Vertebral and hip fractures are common among patients with COPD, especially among males with COPD. Many comorbidities contribute to the high risk of fracture among patients with COPD.

Keywords: chronic obstructive pulmonary disease, fracture, National Health Insurance Research Database

1. Introduction

Chronic obstructive pulmonary disease (COPD) is an obstructive airway disease that is not fully reversible. Compared with the general population, patients with COPD have a high prevalence of osteoporosis,^[1] which results from chronic, systemic inflammation, the use of corticosteroids, low body mass, and a sedentary lifestyle. The clinical sequel of osteoporosis is fracture. Patients with COPD and fracture experience a decreased quality of life, increased medical expenditures, increased hospital stay durations, and increased mortality.^[2,3] A previous study evaluated the prevalence and predictors of vertebral fractures among patients with COPD.^[4] In a study using Danish health care registries, patients with COPD had a 60% to 70% higher risk of death following hip fracture than patients without COPD. Furthermore, for patients with COPD and hip fracture, the 1-year mortality rate increased 3 to 5 times compared with patients without hip fracture.^[5] Thus, this investigation focused on the outcomes following fracture and the effect of medications on osteoporosis or fracture^[6] among patients with COPD. None of the aforementioned studies evaluated all-cause and site-specific fractures among patients with COPD, and most studies only focused on hip or vertebral fractures.

### [THE PROBLEM]
In the text on fractures in COPD, how much higher was the risk of death after hip fracture for patients with COPD than for patients without COPD in the Danish registry study?

### [RECORDS SUPPLIED]
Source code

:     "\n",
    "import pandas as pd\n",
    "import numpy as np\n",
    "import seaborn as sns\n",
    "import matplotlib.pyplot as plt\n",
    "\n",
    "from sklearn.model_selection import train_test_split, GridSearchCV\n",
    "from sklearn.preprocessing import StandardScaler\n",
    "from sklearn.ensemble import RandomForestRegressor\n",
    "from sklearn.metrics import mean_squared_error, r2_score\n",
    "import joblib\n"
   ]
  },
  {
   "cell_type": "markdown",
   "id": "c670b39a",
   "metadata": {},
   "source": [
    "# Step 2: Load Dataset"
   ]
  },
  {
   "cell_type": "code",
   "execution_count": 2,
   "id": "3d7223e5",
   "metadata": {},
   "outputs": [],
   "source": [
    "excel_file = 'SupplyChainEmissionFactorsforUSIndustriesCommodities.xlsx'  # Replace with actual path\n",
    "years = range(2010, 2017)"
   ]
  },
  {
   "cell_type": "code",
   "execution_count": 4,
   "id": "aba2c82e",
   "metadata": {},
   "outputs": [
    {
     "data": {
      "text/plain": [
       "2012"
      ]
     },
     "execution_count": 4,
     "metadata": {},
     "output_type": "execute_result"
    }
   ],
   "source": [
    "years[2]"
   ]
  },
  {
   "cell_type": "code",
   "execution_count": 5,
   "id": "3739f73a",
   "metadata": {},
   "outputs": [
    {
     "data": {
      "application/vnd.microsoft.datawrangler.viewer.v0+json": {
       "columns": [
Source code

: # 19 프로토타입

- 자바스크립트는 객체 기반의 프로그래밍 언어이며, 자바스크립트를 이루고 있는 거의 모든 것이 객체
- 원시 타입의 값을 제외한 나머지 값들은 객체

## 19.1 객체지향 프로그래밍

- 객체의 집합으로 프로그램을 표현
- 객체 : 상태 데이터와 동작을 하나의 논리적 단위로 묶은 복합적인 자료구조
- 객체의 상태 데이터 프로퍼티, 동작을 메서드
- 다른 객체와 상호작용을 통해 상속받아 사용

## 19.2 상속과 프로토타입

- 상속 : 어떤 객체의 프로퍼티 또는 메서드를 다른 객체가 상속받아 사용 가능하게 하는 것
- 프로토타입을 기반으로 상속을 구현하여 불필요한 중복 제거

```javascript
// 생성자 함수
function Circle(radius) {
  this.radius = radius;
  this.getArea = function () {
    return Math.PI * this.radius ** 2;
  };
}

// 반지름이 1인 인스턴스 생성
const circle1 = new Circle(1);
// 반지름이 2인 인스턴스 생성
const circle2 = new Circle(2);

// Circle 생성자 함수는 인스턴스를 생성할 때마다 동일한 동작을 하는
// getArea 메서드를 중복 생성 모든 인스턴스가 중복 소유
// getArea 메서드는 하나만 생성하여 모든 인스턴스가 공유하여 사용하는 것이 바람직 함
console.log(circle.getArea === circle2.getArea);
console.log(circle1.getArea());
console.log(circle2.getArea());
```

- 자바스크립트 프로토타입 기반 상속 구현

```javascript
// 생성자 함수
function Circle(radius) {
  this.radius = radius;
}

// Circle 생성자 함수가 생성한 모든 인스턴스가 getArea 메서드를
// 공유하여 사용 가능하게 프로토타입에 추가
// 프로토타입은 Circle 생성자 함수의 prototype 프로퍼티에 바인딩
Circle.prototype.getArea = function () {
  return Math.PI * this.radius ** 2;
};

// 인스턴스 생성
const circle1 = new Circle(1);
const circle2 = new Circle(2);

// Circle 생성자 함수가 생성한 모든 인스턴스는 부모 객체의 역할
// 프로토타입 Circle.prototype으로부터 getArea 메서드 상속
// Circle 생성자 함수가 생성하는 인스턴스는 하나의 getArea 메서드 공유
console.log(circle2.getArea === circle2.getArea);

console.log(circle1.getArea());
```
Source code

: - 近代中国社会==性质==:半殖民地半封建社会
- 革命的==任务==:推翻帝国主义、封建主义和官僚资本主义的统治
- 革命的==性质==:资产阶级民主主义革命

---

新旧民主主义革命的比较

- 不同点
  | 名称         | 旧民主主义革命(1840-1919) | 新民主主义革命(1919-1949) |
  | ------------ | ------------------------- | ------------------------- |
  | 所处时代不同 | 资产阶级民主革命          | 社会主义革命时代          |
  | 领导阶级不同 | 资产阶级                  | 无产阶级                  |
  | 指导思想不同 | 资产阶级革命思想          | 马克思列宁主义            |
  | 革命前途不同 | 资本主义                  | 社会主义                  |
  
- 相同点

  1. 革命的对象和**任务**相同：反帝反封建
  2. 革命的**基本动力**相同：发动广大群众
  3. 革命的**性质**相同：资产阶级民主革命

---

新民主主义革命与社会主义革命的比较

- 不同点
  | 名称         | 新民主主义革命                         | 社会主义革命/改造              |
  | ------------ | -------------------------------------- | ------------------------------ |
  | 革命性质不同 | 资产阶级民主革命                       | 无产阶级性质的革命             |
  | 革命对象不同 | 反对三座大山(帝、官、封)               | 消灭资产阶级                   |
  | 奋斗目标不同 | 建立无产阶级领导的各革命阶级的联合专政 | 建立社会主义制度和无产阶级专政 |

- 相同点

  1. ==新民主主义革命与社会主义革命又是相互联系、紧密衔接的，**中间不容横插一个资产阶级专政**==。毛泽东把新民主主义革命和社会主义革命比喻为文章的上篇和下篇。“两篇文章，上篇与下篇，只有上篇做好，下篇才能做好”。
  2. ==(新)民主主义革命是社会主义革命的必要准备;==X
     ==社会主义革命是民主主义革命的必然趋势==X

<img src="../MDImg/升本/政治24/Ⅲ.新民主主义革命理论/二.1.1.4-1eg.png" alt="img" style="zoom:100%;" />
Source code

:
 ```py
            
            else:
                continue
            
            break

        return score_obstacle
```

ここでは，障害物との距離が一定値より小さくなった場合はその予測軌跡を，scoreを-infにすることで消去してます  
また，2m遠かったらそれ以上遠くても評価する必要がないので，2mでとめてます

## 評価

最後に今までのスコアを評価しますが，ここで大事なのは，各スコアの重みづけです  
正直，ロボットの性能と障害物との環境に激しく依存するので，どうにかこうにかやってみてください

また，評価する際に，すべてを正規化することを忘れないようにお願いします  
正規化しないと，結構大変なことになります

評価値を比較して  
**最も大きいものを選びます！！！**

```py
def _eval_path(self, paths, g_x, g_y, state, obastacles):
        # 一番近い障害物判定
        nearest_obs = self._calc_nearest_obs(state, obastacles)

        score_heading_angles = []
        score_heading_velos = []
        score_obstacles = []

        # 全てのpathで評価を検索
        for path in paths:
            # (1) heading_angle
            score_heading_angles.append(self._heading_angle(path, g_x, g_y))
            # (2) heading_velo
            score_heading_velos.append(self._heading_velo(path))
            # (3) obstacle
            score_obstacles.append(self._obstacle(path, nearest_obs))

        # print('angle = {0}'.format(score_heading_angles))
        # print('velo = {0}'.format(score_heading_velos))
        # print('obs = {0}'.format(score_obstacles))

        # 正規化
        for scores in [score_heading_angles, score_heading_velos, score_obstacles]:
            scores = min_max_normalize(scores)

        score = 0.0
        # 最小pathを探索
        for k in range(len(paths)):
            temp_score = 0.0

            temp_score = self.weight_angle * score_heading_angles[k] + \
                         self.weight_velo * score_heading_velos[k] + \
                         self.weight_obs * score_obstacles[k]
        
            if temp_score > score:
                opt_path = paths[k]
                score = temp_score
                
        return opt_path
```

### [REPLY TO THE TASK]
It was 60% to 70% higher.